Written by Brad Miller, graduate assistant
The past couple of weeks I have been given the task of re-processing the Cecil Flowers Collection. Mr. Flowers served his country as an “enrollee” (self-appointed nickname of the workers) in the Civilian Conservation Corps (CCC) in 1940 and then as an enlisted member of the United States Army Air Force starting in 1942. It seems his service in the CCC however, left the most memorable mark on his life.
As part of President Roosevelt’s New Deal legislation, the CCC was created in order to employ the men left idle by the Great Depression by providing a service of conservation to the vast landscape of the United States. The CCC’s particular task in Tennessee, including Mr. Flowers’ company, was the construction of roads, trails, and buildings for state and national parks. Odds are, if you have enjoyed a weekend at one of these parks, you have utilized the hand-laid rock steps along a trail or have eaten lunch under a shelter constructed by the CCC.
While the collection certainly provides some interesting documents pertaining to the functions of the CCC companies throughout Tennessee, more than half of the collection contains information on the National Association of Civilian Conservation Corps Alumni (NACCCA). Mr. Flowers’ role as the Vice President of the NACCCA left a permanent mark on the organization and within the state. He led the movement to erect monuments across Tennessee to commemorate the hard work and dedication of the men who served the CCC to conserve our precious natural landscape and provide ways for the public to enjoy such areas. Below is a picture of Mr. Flowers and his wife Dorothy next to one of the many monuments he helped erect across Tennessee.
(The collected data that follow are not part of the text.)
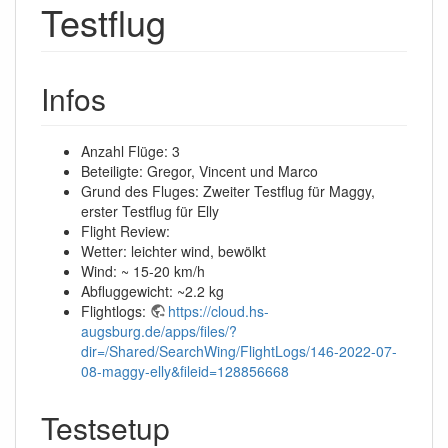
Testflug
Infos
Anzahl Flüge: 3
Beteiligte: Gregor, Vincent und Marco
Grund des Fluges: Zweiter Testflug für Maggy,
erster Testflug für Elly
Flight Review:
Wetter: leichter wind, bewölkt
Wind: ~ 15-20 km/h
Abfluggewicht: ~2.2 kg
Flightlogs:
https://cloud.hs-
augsburg.de/apps/files/?
dir=/Shared/SearchWing/FlightLogs/146-2022-07-
08-maggy-elly&fileid=128856668
Testsetup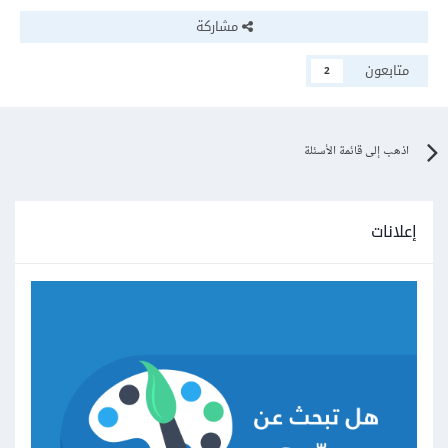
مشاركة
متابعون
2
اذهب إلى قائمة الأسئلة
إعلانات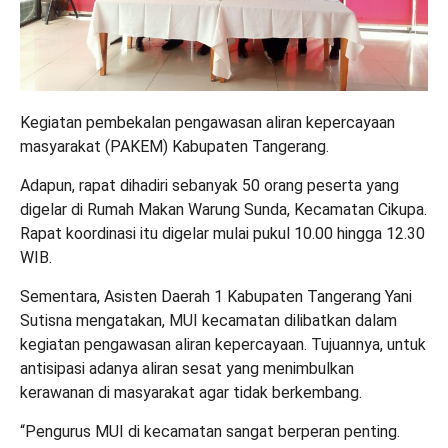
Kegiatan pembekalan pengawasan aliran kepercayaan
masyarakat (PAKEM) Kabupaten Tangerang.
Adapun, rapat dihadiri sebanyak 50 orang peserta yang
digelar di Rumah Makan Warung Sunda, Kecamatan Cikupa.
Rapat koordinasi itu digelar mulai pukul 10.00 hingga 12.30
WIB.
Sementara, Asisten Daerah 1 Kabupaten Tangerang Yani
Sutisna mengatakan, MUI kecamatan dilibatkan dalam
kegiatan pengawasan aliran kepercayaan. Tujuannya, untuk
antisipasi adanya aliran sesat yang menimbulkan
kerawanan di masyarakat agar tidak berkembang.
“Pengurus MUI di kecamatan sangat berperan penting.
(Picture from Cecil Flowers Collection)
The collection’s content speaks volumes to the efforts of the NACCCA in educating the general public about the CCC’s contributions, and even acting as advocates for the government to restart the CCC. I urge you to come take a look for yourself and read some interesting comments from the NACCCA urging the revival of the CCC to instill a work ethic and re-evaluate the way in which we have been polluting our environment. In this respect, researchers gain an understanding of how the alumni remembered their work, and how that impacted their lives and influenced their proactive education of the public.
The emphasis of Mr. Flowers’ collection on the NACCCA and the legacy of the CCC have sparked a couple of key questions in my mind. Mainly, what types of things can be found in an archives and why is it so important to not let go of our past?
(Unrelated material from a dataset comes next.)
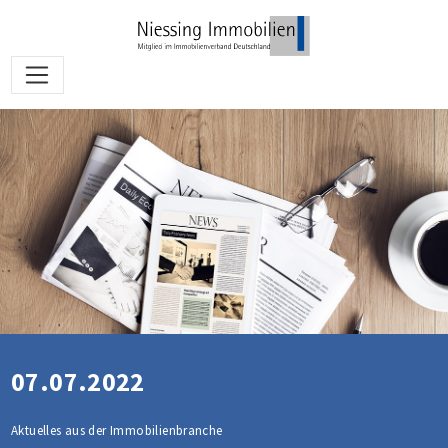
07.07.2022
Aktuelles aus der Immobilienbranche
The answer in short for both of these questions: just about anything can be found in an archive and we secure these items of the past because they are our histories! In reality, there are guidelines to what records are kept in an archive, but it does not speak to the breadth of content that can be found behind the archival doors. The collection contains picture slides, speeches, yearbooks, and even a complete CCC reproduction uniform. The Flowers collection, like every collection, is a creation of an individual whether they are actively collecting or passively retaining their possessions. They are our personal histories; the stories that we leave behind that inevitably define who we are.
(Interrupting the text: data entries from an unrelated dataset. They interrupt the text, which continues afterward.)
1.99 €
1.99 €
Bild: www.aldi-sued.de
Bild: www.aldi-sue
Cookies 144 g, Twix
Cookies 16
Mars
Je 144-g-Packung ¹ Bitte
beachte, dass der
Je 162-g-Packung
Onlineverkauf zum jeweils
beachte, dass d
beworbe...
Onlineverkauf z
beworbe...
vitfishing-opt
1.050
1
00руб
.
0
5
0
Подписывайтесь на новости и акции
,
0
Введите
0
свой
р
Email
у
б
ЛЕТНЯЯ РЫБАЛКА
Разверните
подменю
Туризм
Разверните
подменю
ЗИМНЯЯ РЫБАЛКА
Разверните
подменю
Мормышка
It is hard not to reflect upon your own collection habits when working in an archive. What do the papers we keep around the house reveal about our lives? Do we throw too many papers away or are we the next unsuspecting star of a television hoarding show. If our possessions were a collection, how would researchers react? Believe it or not, the records we maintain today may provide insight into the life of a university student in the 21st century or the local repercussions of a national event in the United States, perhaps a government shutdown. Everyone has a contribution to the history that will be written in the future. It is just a matter of what we leave behind, and what is left behind about us, that will be rummaged through by the future generations in their archives.